Millions of Americans who rely on prescription medicines just received some bad news.
The Trump administration recently shelved a proposal that would have saved patients billions at the pharmacy counter. By changing course, the administration missed a chance to help patients afford the medicines they need.
The rule was aimed at Medicare's "Part D" program, which provides prescription drug coverage to seniors and those living with disabilities.
More than 40 million Americans depend on Part D. Patients can choose from a variety of plans, each with different premiums, copays, and lists of covered drugs called formularies.
Insurers typically hire "pharmacy benefit managers" to design these plans and negotiate with drug companies.
PBMs have enormous leverage. Each PBM represents several insurers — and millions of patients. The three largest PBMs alone manage 70 percent of all prescriptions filled in the United States.
Drug companies are eager to offer major discounts in exchange for a spot on a plan's formulary. On average, manufacturer rebates cut drug list prices by up to 30 percent. Last year, PBMs secured $166 billion in discounts and rebates.
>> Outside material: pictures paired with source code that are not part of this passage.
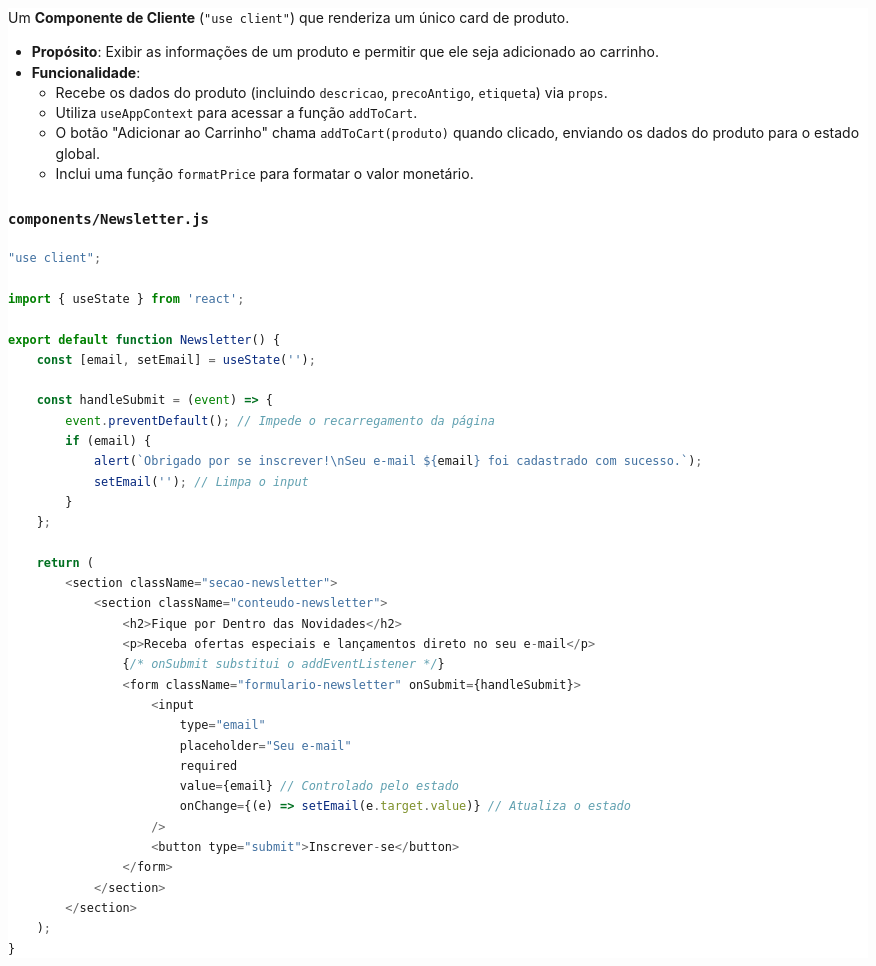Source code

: Um **Componente de Cliente** (`"use client"`) que renderiza um único card de produto.

* **Propósito**: Exibir as informações de um produto e permitir que ele seja adicionado ao carrinho.
* **Funcionalidade**:
    * Recebe os dados do produto (incluindo `descricao`, `precoAntigo`, `etiqueta`) via `props`.
    * Utiliza `useAppContext` para acessar a função `addToCart`.
    * O botão "Adicionar ao Carrinho" chama `addToCart(produto)` quando clicado, enviando os dados do produto para o estado global.
    * Inclui uma função `formatPrice` para formatar o valor monetário.

### `components/Newsletter.js`


```javascript
"use client";

import { useState } from 'react';

export default function Newsletter() {
    const [email, setEmail] = useState('');

    const handleSubmit = (event) => {
        event.preventDefault(); // Impede o recarregamento da página
        if (email) {
            alert(`Obrigado por se inscrever!\nSeu e-mail ${email} foi cadastrado com sucesso.`);
            setEmail(''); // Limpa o input
        }
    };

    return (
        <section className="secao-newsletter">
            <section className="conteudo-newsletter">
                <h2>Fique por Dentro das Novidades</h2>
                <p>Receba ofertas especiais e lançamentos direto no seu e-mail</p>
                {/* onSubmit substitui o addEventListener */}
                <form className="formulario-newsletter" onSubmit={handleSubmit}>
                    <input 
                        type="email" 
                        placeholder="Seu e-mail" 
                        required 
                        value={email} // Controlado pelo estado
                        onChange={(e) => setEmail(e.target.value)} // Atualiza o estado
                    />
                    <button type="submit">Inscrever-se</button>
                </form>
            </section>
        </section>
    );
}

```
But these discounts aren't directly passed on to patients. PBMs keep a small portion of these rebates for themselves and pass the rest to insurers.
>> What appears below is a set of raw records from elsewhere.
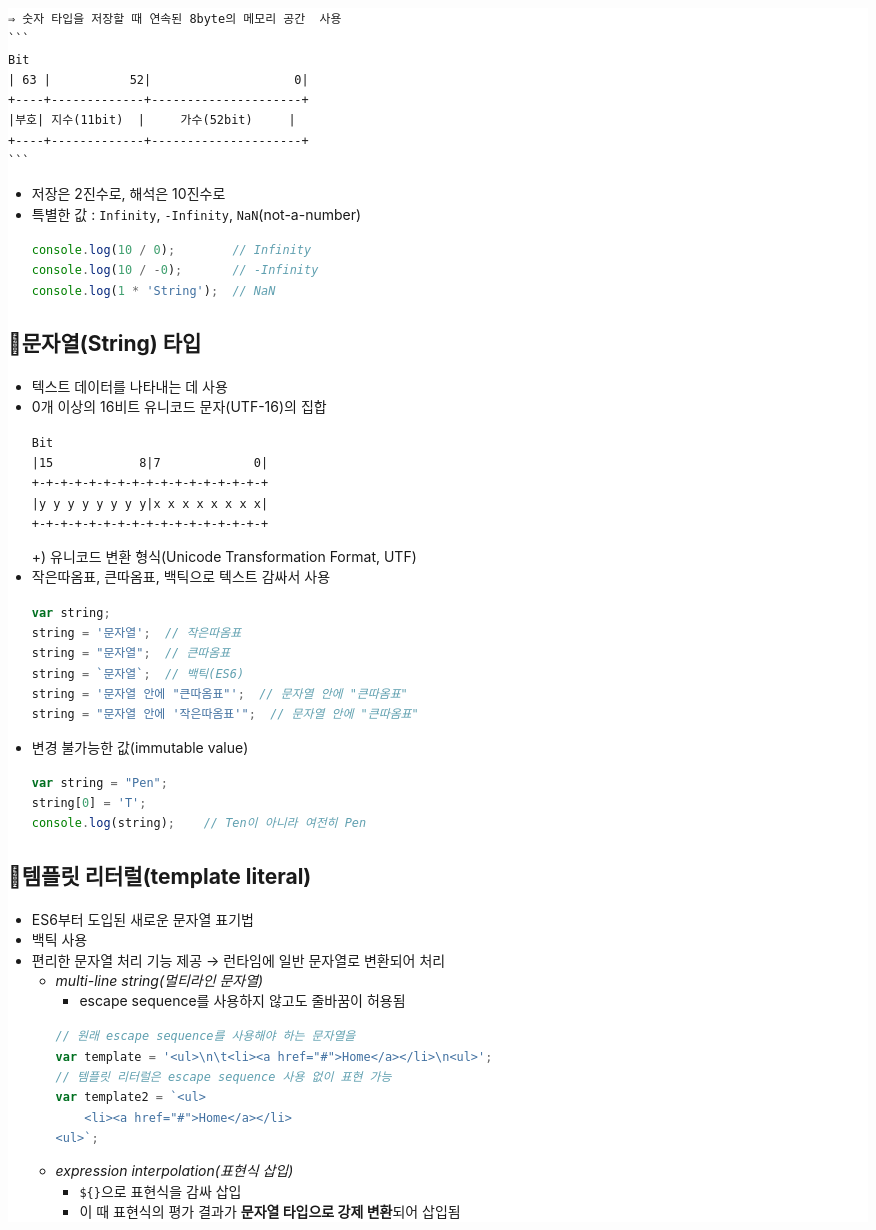     ⇒ 숫자 타입을 저장할 때 연속된 8byte의 메모리 공간  사용
    ```
    Bit
    | 63 |           52|                    0|
    +----+-------------+---------------------+
    |부호| 지수(11bit)  |     가수(52bit)     |
    +----+-------------+---------------------+
    ```
- 저장은 2진수로, 해석은 10진수로
- 특별한 값 : `Infinity`, `-Infinity`, `NaN`(not-a-number)
    ```jsx
    console.log(10 / 0);        // Infinity
    console.log(10 / -0);       // -Infinity
    console.log(1 * 'String');  // NaN
    ```

## 📌문자열(String) 타입
- 텍스트 데이터를 나타내는 데 사용
- 0개 이상의 16비트 유니코드 문자(UTF-16)의 집합
    ```
    Bit
    |15            8|7             0|
    +-+-+-+-+-+-+-+-+-+-+-+-+-+-+-+-+
    |y y y y y y y y|x x x x x x x x|
    +-+-+-+-+-+-+-+-+-+-+-+-+-+-+-+-+
    ```
    +) 유니코드 변환 형식(Unicode Transformation Format, UTF)
- 작은따옴표, 큰따옴표, 백틱으로 텍스트 감싸서 사용
    ```jsx
    var string;
    string = '문자열';  // 작은따옴표
    string = "문자열";  // 큰따옴표
    string = `문자열`;  // 백틱(ES6)
    string = '문자열 안에 "큰따옴표"';  // 문자열 안에 "큰따옴표"
    string = "문자열 안에 '작은따옴표'";  // 문자열 안에 "큰따옴표"
    ```
- 변경 불가능한 값(immutable value)
    ```jsx
    var string = "Pen";
    string[0] = 'T';
    console.log(string);    // Ten이 아니라 여전히 Pen
    ```
## 📌템플릿 리터럴(template literal)
- ES6부터 도입된 새로운 문자열 표기법
- 백틱 사용
- 편리한 문자열 처리 기능 제공 → 런타임에 일반 문자열로 변환되어 처리
    - *multi-line string(멀티라인 문자열)*
        - escape sequence를 사용하지 않고도 줄바꿈이 허용됨
        ```jsx
        // 원래 escape sequence를 사용해야 하는 문자열을
        var template = '<ul>\n\t<li><a href="#">Home</a></li>\n<ul>';
        // 템플릿 리터럴은 escape sequence 사용 없이 표현 가능
        var template2 = `<ul>
            <li><a href="#">Home</a></li>
        <ul>`;
        ```
    - *expression interpolation(표현식 삽입)*
        - `${}`으로 표현식을 감싸 삽입
        - 이 때 표현식의 평가 결과가 **문자열 타입으로 강제 변환**되어 삽입됨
In other words, the discounts that PBMs secure are not reflected in the prices that patients pay. That's bad for those living with autoimmune disorders, since so many of us rely on multiple medicines to control our disease.
The Trump proposal would have re-categorized these discounts as "kickbacks" unless they were shared with patients at the point of sale.
Estimates suggest if 100 percent of rebates were passed directly to patients, Part D beneficiaries would save $57 billion over the next decade.
Savings like these would improve health outcomes. One in three Americans reported "not taking their medicines as prescribed at some point in the past year" because of cost. All told, so-called "non-adherence" claims 125,000 American lives each year.
Simply put, when patients can afford their medicines, they stay healthy.
Absent needed reforms, today flawed rebate system remains intact providing little direct financial relief to patients, continuing their struggle to afford their medicines.
The Trump administration would have spurred needed reform and helped millions of patients. But instead, the administration has disappointingly decided to preserve an obscure system that keeps drug prices high.